[[ Given entries, beginning ]]
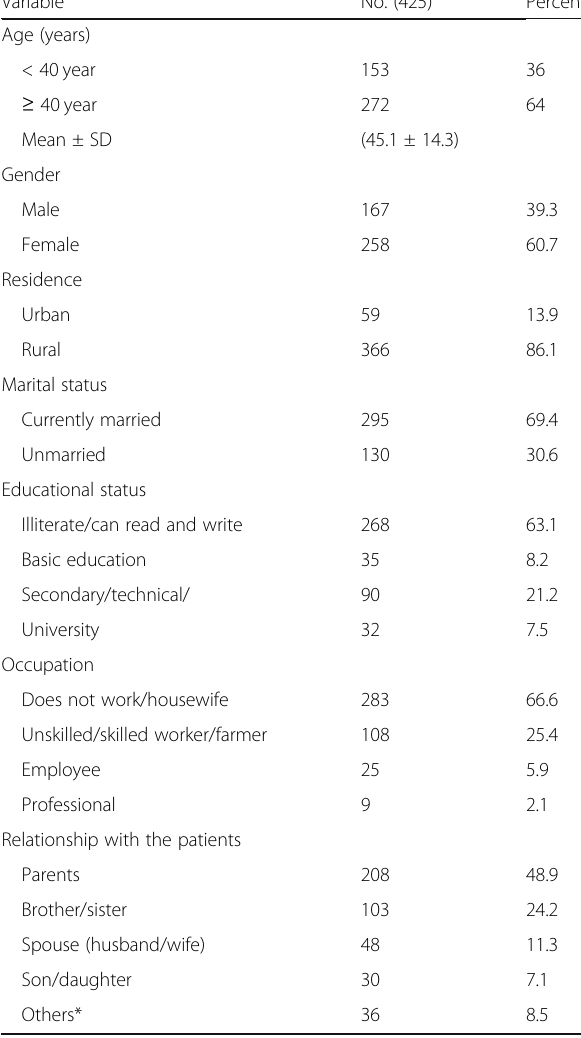
Table 1 Characteristics of the studied caregivers at Assiut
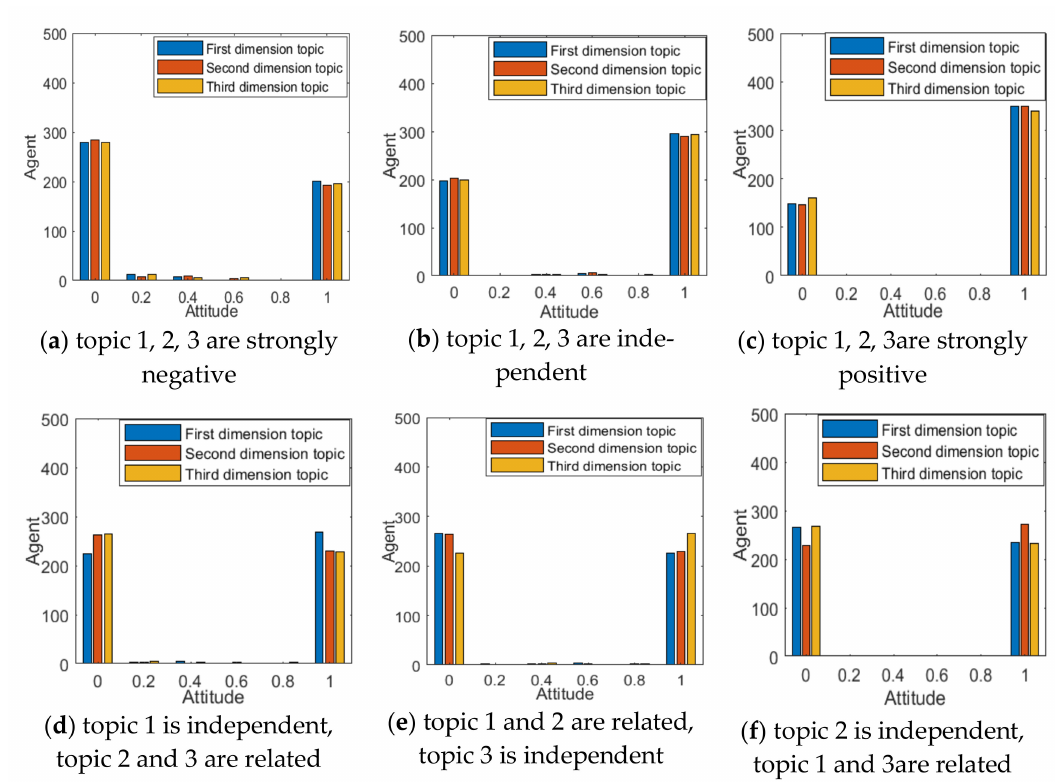
Figure 12. Histogram of group attitude distribution under different topic correlations.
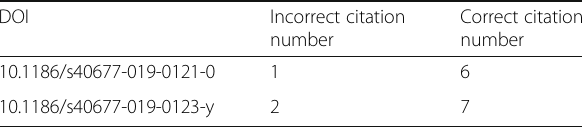
Table 1 Overview of incorrect and correct citation metadata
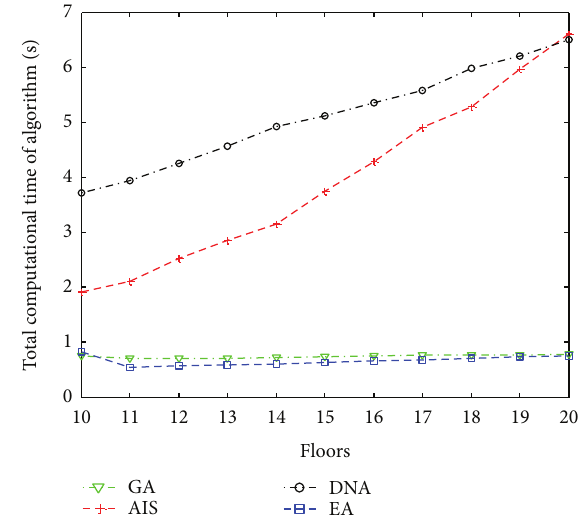
Figure 12: Total computational time of algorithms.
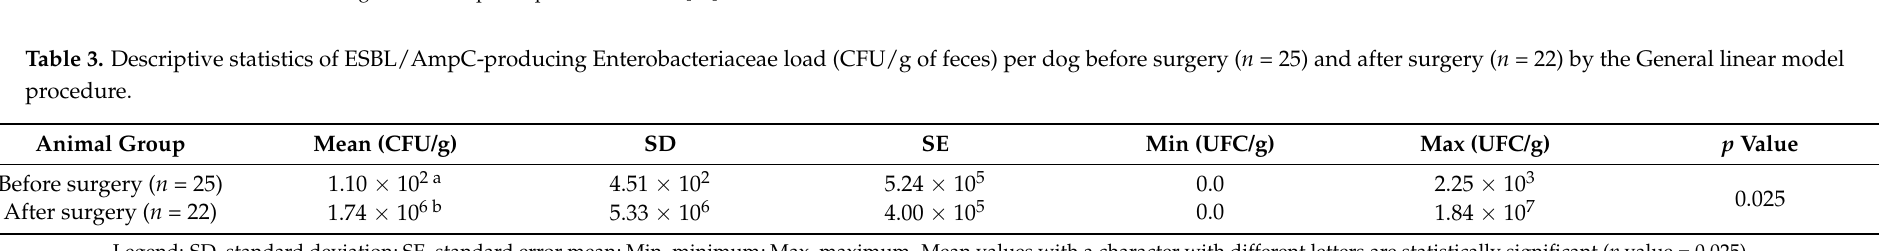
Before surgery ( n = 25)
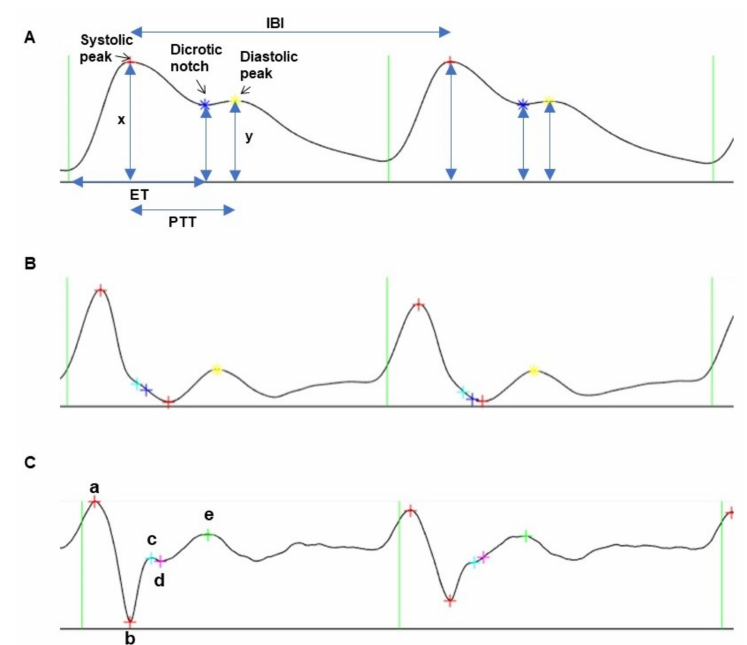
Figure 1. Pulse contour parameters calculated by the SCN4ALL system. Representative pulse wave recording (panel A ), and its first (panel B ) and second derivative curves (panel C ). ET represents ejection time measured as the duration between the foot of the pulse wave and the dicrotic notch. ET was normalized for heart rate to calculate left ventricular ejection time index (LVETI) using the formulae LVETI = 1.7 × heart rate + ET and LVETI = 1.6 × heart rate + ET in males and females, respectively. Pulse transit time (PTT) is the duration measured between the systolic and diastolic peaks of the curve. PTT was used to calculate sti ff ness index as the height of the subject over PT. IBI represents interbeat interval, which is the pulse duration measured from peak to peak. Here, x and y are amplitudes of the systolic and diastolic peaks, respectively, and are used for calculation of the reflection index as x / y. Points a–e represent notable inflection points of the second derivative curve. Second derivative inflection points were used to calculate b / a, d / a, aging index (calculated as (b − c − d − e) / a), and c–d point detection ratio (the percentage of pulse cycles in the 2-min recording in which c and d points were successfully identified by the algorithm).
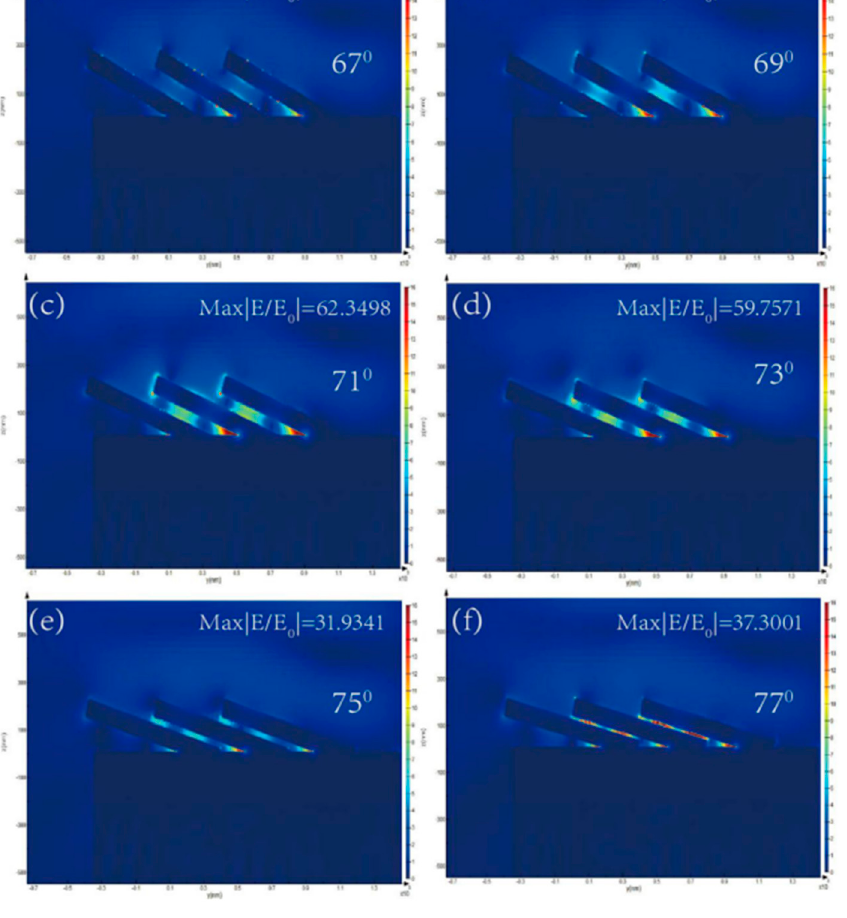
Figure 3. Calculation results of the AuNRs array with different tilting angles by the FDTD method: ( a ) β = 67°; ( b ) β = 69°; ( c ) β = 71°; ( d ) β = 73°; ( e ) β = 75°; ( f ) β = 77°.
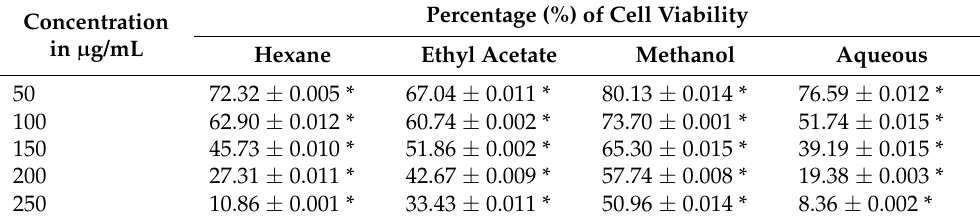
Table 4. Anticancer activity of F. arabica extracts against breast cancer MCF-7 cell line. Concentration in µ g/mL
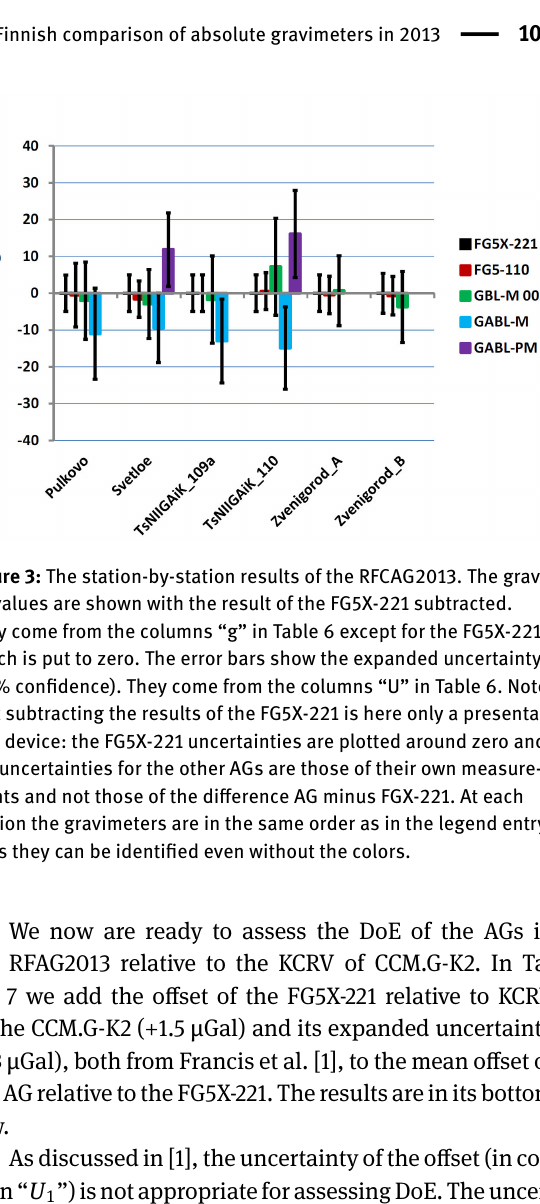
ues and their uncertainties are in the second-to-last row of Table 6. The last row contains the RMS of the uncertainties U r , needed in the sequel in the assessment of the Degree of Equivalence (DoE)¹ of the gravimeters.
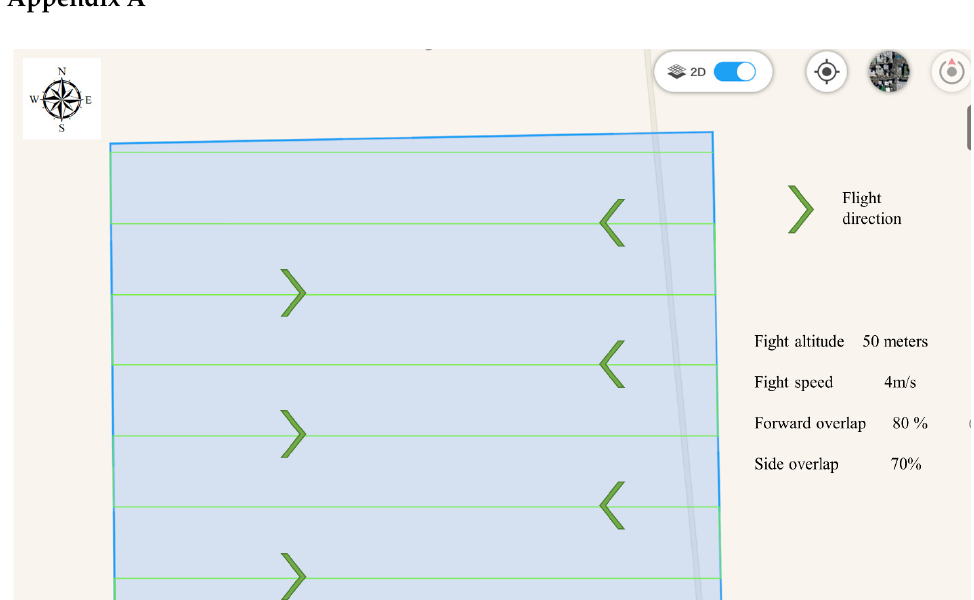
Figure A1. The detailed information of trajectory of UAV flight routes. The yellow marks are the flight directions, the light green lines are the UAV flight routes, and the whole light blue area is the coverage of UAV shooting.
[[ Given entries, end ]]
Every line between the start of the listing and the line containing "Figure 12: Total", both ends counted, needs to be printed exactly, minus the pictures.

• [The completed task]:
Table 1 Characteristics of the studied caregivers at Assiut
Figure 12. Histogram of group attitude distribution under different topic correlations.
Table 1 Overview of incorrect and correct citation metadata
Figure 12: Total computational time of algorithms.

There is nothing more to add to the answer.